И тут наконец он расплакался.
Помощь пришла с неожиданной стороны. Страшный бородач, взяв своей волосатой лапой руку мальчика, стал утешать его совершенно другим, чем раньше, голосом — тихим и мягким…
— Ну, ну, — говорил бородач. — Ну, ну, Хаймек, сынок… не надо. Не надо плакать. Я не хотел сделать тебе больно. Идем, нам надо поторопиться.
И вот они снова идут, только на этот раз чернобородый великан старался соразмерять свои шаги с шагами Хаймека, так что мальчику почти не пришлось бежать.
Холодный ветер свободно гулял в дырявой одежде мальчика, и вскоре он почувствовал, что замерзает. Холод потихоньку завладевал и окутывал его с головы до ног. Только от руки бородатого человека шли к мальчику согревающие теплые волны, так что постепенно Хаймек почувствовал себя чуть- чуть лучше; по крайней мере, он не был сейчас одинок.

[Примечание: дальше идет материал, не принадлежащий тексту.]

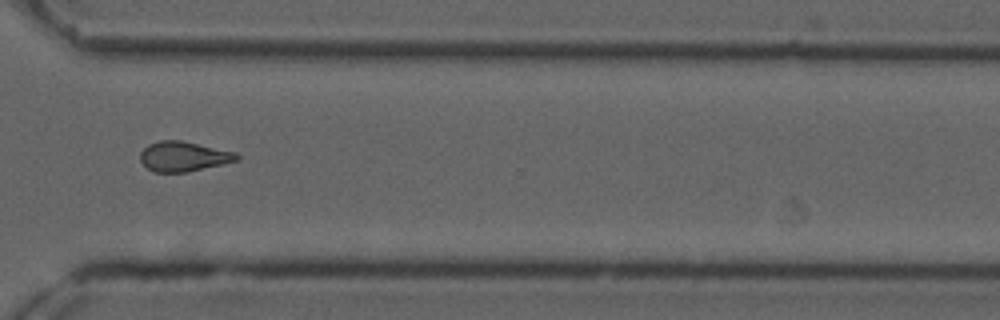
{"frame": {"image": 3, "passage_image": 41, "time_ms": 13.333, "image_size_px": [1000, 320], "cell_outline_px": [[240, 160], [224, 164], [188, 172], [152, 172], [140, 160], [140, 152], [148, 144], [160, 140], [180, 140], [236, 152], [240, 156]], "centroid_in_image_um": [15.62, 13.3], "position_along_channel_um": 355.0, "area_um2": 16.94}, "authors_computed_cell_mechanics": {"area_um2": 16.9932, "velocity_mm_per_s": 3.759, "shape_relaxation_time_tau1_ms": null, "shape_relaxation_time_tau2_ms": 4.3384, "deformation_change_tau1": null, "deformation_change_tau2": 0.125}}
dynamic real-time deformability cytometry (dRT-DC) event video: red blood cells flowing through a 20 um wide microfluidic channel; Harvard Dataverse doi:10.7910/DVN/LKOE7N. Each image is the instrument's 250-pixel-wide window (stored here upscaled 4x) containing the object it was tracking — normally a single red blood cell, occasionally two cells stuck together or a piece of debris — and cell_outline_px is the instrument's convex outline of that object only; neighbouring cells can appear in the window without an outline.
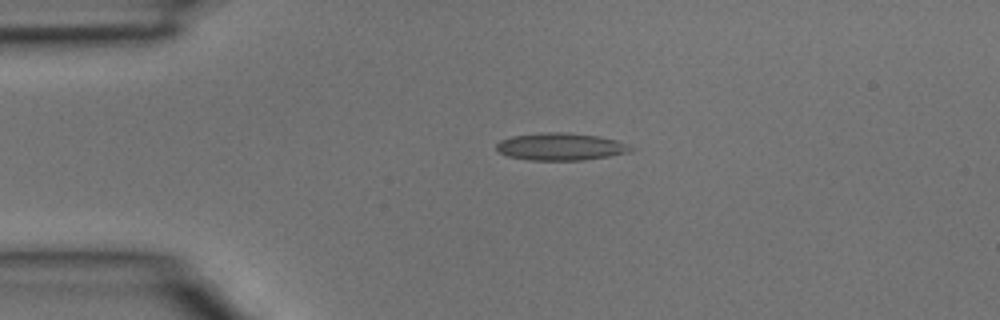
{"species": "common noctule bat (a hibernating species)", "species_latin": "Nyctalus noctula", "temperature_condition": "room temperature", "stored_images_in_passage": 4, "camera_frame_rate_fps": 3000, "um_per_image_px": 0.085, "animal": {"sex": "male", "body_mass_g": 15.6}, "frame": {"image": 1, "passage_image": 3, "time_ms": 0.667, "image_size_px": [1000, 320], "cell_outline_px": [[636, 148], [628, 152], [608, 156], [584, 160], [528, 160], [508, 156], [500, 152], [496, 148], [496, 144], [500, 140], [512, 136], [544, 132], [564, 132], [596, 136], [616, 140], [628, 144]], "centroid_in_image_um": [47.65, 12.46], "position_along_channel_um": 37.4, "area_um2": 21.33}}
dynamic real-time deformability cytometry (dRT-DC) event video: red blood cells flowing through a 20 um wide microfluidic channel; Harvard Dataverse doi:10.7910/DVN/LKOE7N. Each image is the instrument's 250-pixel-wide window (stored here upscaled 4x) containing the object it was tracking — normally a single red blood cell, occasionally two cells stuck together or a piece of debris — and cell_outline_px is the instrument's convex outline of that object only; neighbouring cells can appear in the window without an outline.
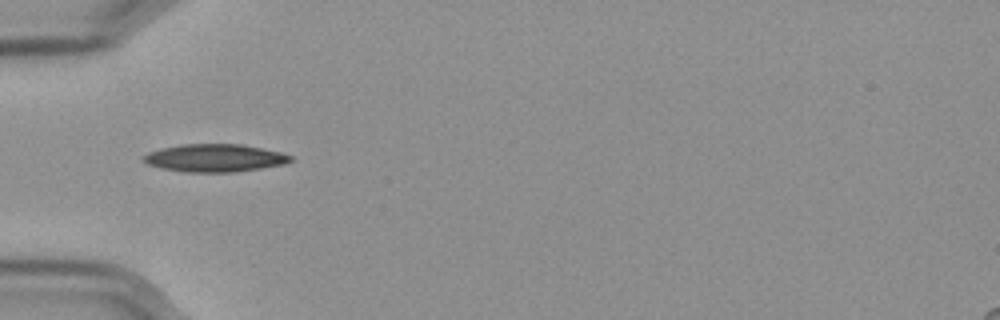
{"species": "Egyptian fruit bat (a non-hibernating species)", "species_latin": "Rousettus aegyptiacus", "temperature_condition": "cold", "stored_images_in_passage": 27, "camera_frame_rate_fps": 3000, "um_per_image_px": 0.085, "frame": {"image": 1, "passage_image": 8, "time_ms": 2.333, "image_size_px": [1000, 320], "cell_outline_px": [[292, 160], [284, 164], [260, 168], [232, 172], [184, 172], [164, 168], [148, 164], [144, 160], [144, 156], [148, 152], [160, 148], [180, 144], [244, 144], [280, 152], [292, 156]], "centroid_in_image_um": [18.26, 13.42], "position_along_channel_um": 66.7, "area_um2": 23.64}}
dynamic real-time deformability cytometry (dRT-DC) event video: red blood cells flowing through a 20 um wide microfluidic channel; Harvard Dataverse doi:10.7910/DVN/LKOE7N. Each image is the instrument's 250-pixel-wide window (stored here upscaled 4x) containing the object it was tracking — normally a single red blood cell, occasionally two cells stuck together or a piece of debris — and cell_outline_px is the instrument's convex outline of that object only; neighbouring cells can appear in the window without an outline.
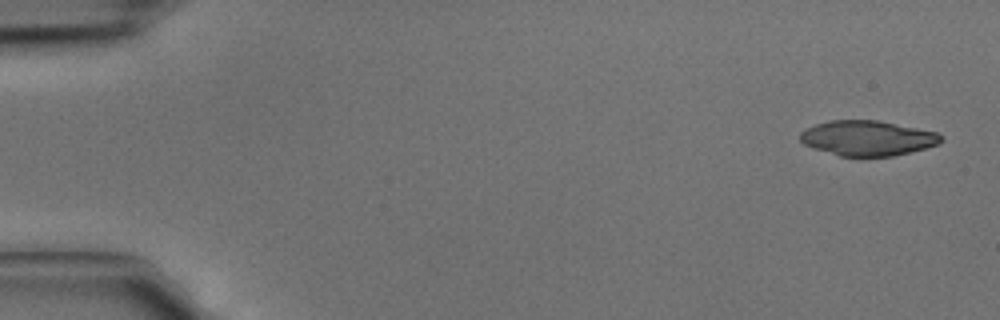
{"species": "common noctule bat (a hibernating species)", "species_latin": "Nyctalus noctula", "temperature_condition": "cold", "stored_images_in_passage": 4, "camera_frame_rate_fps": 3000, "um_per_image_px": 0.085, "animal": {"sex": "male", "body_mass_g": 15.6}, "frame": {"image": 1, "passage_image": 1, "time_ms": 0.0, "image_size_px": [1000, 320], "cell_outline_px": [[944, 140], [940, 144], [892, 156], [840, 156], [804, 144], [800, 140], [800, 132], [816, 124], [828, 120], [876, 120], [936, 132], [944, 136]], "centroid_in_image_um": [73.76, 11.73], "position_along_channel_um": 11.2, "area_um2": 28.5}}
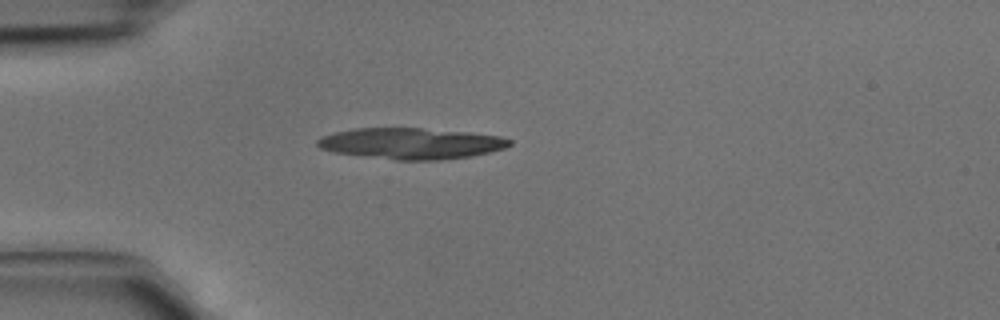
{"frame": {"image": 2, "passage_image": 4, "time_ms": 1.0, "image_size_px": [1000, 320], "cell_outline_px": [[512, 144], [504, 148], [472, 156], [436, 160], [396, 160], [332, 152], [320, 148], [316, 144], [316, 140], [320, 136], [352, 128], [420, 128], [468, 132], [500, 136], [512, 140]], "centroid_in_image_um": [34.91, 12.19], "position_along_channel_um": 50.1, "area_um2": 34.85}}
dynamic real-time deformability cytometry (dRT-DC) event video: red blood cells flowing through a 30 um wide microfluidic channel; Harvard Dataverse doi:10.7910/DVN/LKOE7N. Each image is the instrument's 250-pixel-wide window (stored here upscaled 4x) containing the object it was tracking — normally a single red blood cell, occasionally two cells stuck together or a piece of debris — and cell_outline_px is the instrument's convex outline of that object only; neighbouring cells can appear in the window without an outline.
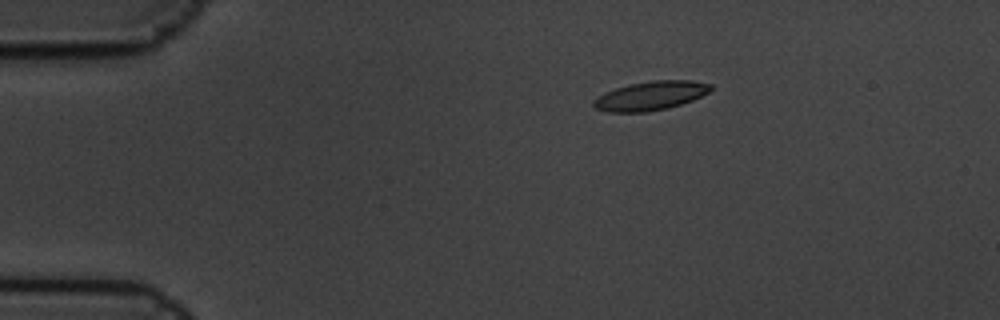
{"species": "common noctule bat (a hibernating species)", "species_latin": "Nyctalus noctula", "temperature_condition": "cold", "stored_images_in_passage": 3, "camera_frame_rate_fps": 3000, "um_per_image_px": 0.085, "animal": {"sex": "male", "body_mass_g": 19.5, "forearm_length_mm": 54.6}, "frame": {"image": 1, "passage_image": 1, "time_ms": 0.0, "image_size_px": [1000, 320], "cell_outline_px": [[712, 88], [708, 92], [692, 100], [668, 108], [644, 112], [608, 112], [596, 108], [592, 104], [592, 100], [604, 92], [628, 84], [652, 80], [692, 80], [712, 84]], "centroid_in_image_um": [55.27, 8.13], "position_along_channel_um": 29.7, "area_um2": 19.77}}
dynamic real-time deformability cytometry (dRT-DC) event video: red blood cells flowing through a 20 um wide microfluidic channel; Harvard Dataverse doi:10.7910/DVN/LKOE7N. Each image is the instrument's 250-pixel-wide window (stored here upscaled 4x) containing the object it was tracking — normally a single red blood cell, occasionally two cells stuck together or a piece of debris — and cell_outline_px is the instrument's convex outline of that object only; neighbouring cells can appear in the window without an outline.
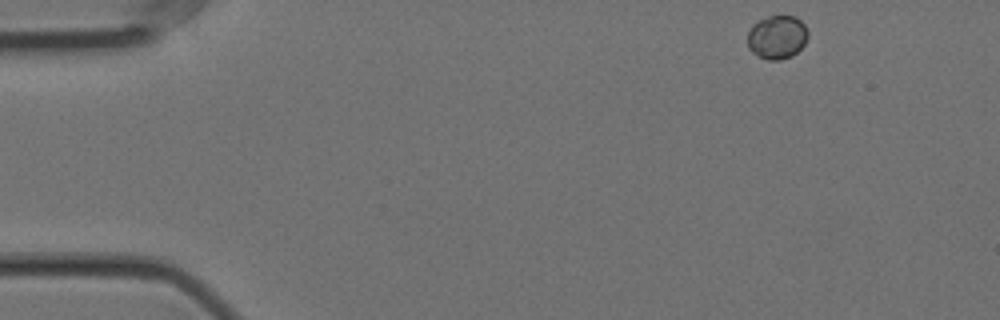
{"species": "Egyptian fruit bat (a non-hibernating species)", "species_latin": "Rousettus aegyptiacus", "temperature_condition": "cold", "stored_images_in_passage": 52, "camera_frame_rate_fps": 3000, "um_per_image_px": 0.085, "animal": {"sex": "female"}, "frame": {"image": 1, "passage_image": 1, "time_ms": 0.0, "image_size_px": [1000, 320], "cell_outline_px": [[808, 36], [804, 44], [792, 56], [780, 60], [768, 60], [752, 52], [748, 48], [748, 32], [752, 24], [768, 16], [796, 16], [804, 24], [808, 32]], "centroid_in_image_um": [66.05, 3.15], "position_along_channel_um": 19.0, "area_um2": 15.32}}
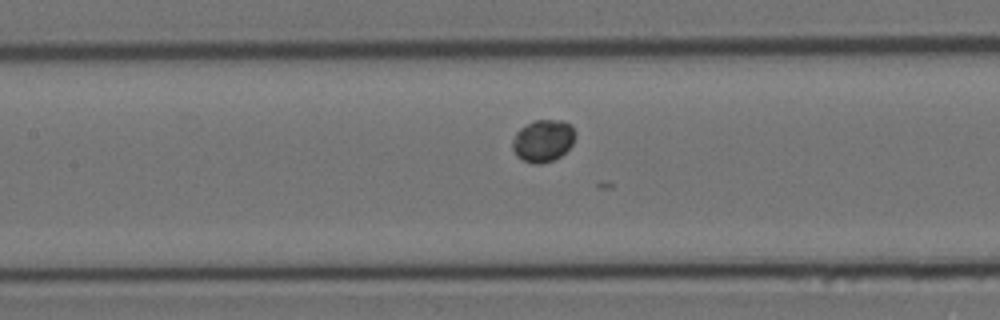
{"frame": {"image": 2, "passage_image": 21, "time_ms": 6.667, "image_size_px": [1000, 320], "cell_outline_px": [[576, 136], [572, 144], [560, 156], [552, 160], [540, 164], [532, 164], [516, 156], [512, 148], [512, 140], [516, 132], [520, 128], [536, 120], [564, 120], [572, 124], [576, 132]], "centroid_in_image_um": [46.17, 11.95], "position_along_channel_um": 161.2, "area_um2": 15.55}}
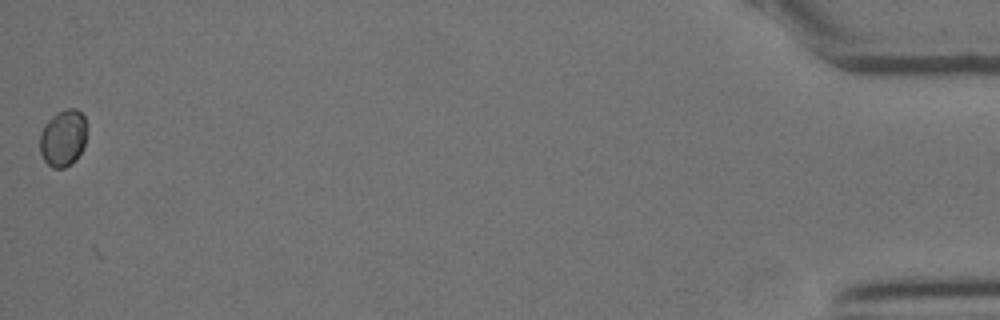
{"frame": {"image": 3, "passage_image": 52, "time_ms": 17.0, "image_size_px": [1000, 320], "cell_outline_px": [[84, 148], [76, 160], [72, 164], [64, 168], [52, 168], [44, 160], [40, 152], [40, 132], [44, 124], [56, 112], [68, 108], [76, 108], [84, 116]], "centroid_in_image_um": [5.33, 11.75], "position_along_channel_um": 429.9, "area_um2": 15.55}}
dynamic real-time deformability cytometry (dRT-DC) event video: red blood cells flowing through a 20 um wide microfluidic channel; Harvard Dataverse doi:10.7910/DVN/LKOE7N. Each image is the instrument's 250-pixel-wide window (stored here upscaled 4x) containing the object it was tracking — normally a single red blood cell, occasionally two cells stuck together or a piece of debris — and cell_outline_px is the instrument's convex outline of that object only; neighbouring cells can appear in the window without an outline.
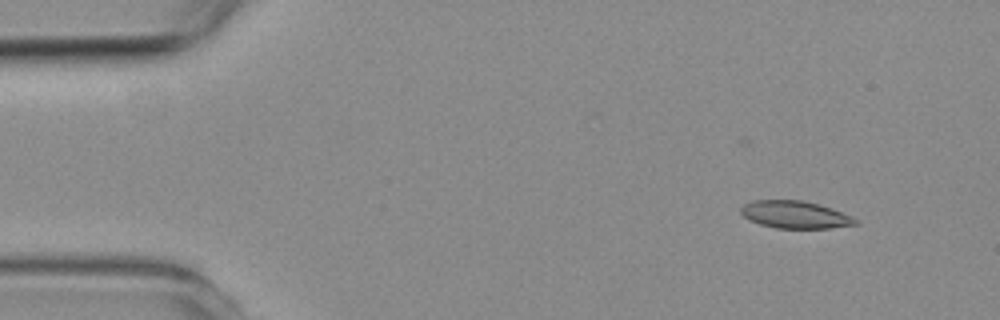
{"species": "common noctule bat (a hibernating species)", "species_latin": "Nyctalus noctula", "temperature_condition": "room temperature", "stored_images_in_passage": 3, "camera_frame_rate_fps": 3000, "um_per_image_px": 0.085, "animal": {"sex": "female", "body_mass_g": 19.3, "forearm_length_mm": 54.1}, "frame": {"image": 1, "passage_image": 1, "time_ms": 0.0, "image_size_px": [1000, 320], "cell_outline_px": [[860, 224], [832, 228], [776, 228], [760, 224], [748, 220], [740, 212], [740, 208], [744, 204], [752, 200], [804, 200], [852, 216]], "centroid_in_image_um": [67.54, 18.25], "position_along_channel_um": 17.5, "area_um2": 18.21}}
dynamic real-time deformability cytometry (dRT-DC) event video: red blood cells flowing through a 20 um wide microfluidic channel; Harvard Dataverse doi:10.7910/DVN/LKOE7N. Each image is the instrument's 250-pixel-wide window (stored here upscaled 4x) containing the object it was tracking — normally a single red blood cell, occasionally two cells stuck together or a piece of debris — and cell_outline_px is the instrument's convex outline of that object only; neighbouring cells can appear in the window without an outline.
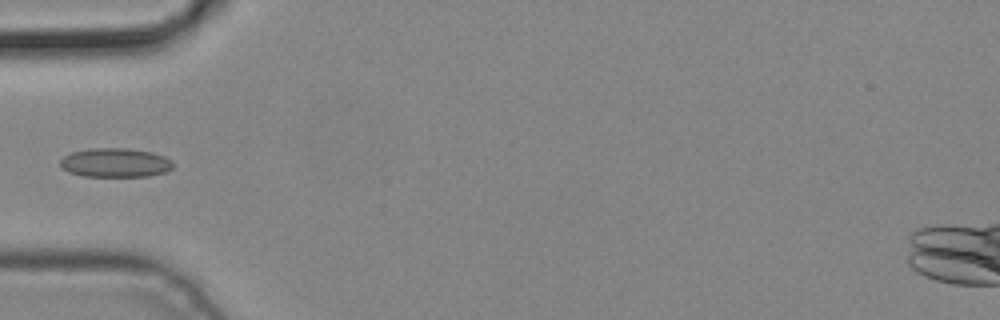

Они остановились перед глинобитной хижиной, по цвету неотличимой от земли, на которой она стояла. Было такое впечатление, что и выросла она прямо из этой земли. Темнел прямоугольник входа, но дверь отсутствовала. По обеим сторонам дверного проема сидели две старухи. Их белые космы выбивались из-под платков. Они сидели, поджав ноги, и широкие платья их опускались до земли, как колокол.
При виде Хаймека старухи оживились и жестом велели ему подойти. Он сделал несколько шагов вперед, потом остановился и попятился, испугавшись острых углов платков, которые торчали у старух из- под подбородков. Он пятился до тех пор, пока не наткнулся на бородача. Широкая ладонь уперлась ему в спину, толкнула вперед, словно пушинку, и уже знакомый голос пророкотал:
— Иди к своей маме и попрощайся с ней.
Хаймеку идти в этот мрачный дом без окон и дверей совсем не хотелось. Что ему было там делать? И как он может проститься с мамой, если она умерла? И еще эти страшные старухи, стерегущие вход в темноту…
Но едва он решил улизнуть от этого непонятного места как можно скорее, волосатая рука бородача схватила его за ворот рубашки.
— Стой спокойно, Хаим. Иди туда. Иди… и попрощайся как следует с мамой. Попроси у нее для себя долгой жизни. Попроси, чтобы там, наверху, она за тебя помолилась. И помни: сам ты должен сделать все, чтобы остаться в живых.
Старухи издали кивали своими одинаковыми головами.
— Да, да, — сказали они в один голос. — Да. Иди, иди, мальчик. Она готова. Мы обмыли ее, мы одели ее. Теперь она может уже предстать перед Всевышним.
Хаймек, цепенея от ужаса, пытался упираться, но могучая рука бородача неотвратимо подталкивала его ко входу в чернеющий прямоугольник до тех пор, пока ноги мальчика не остановились у порога. «Только бы эти ужасные старухи не проткнули меня острыми концами своих платков», — подумал Хаймек. В этот момент последовал заключительный толчок в спину, и мальчик, не успев ничего сообразить, пулей устремился вовнутрь. Последняя осознанная мысль его была: если он ударится лицом о какую-нибудь преграду, невидимую снаружи, он наверняка разобьет себе нос и истечет кровью.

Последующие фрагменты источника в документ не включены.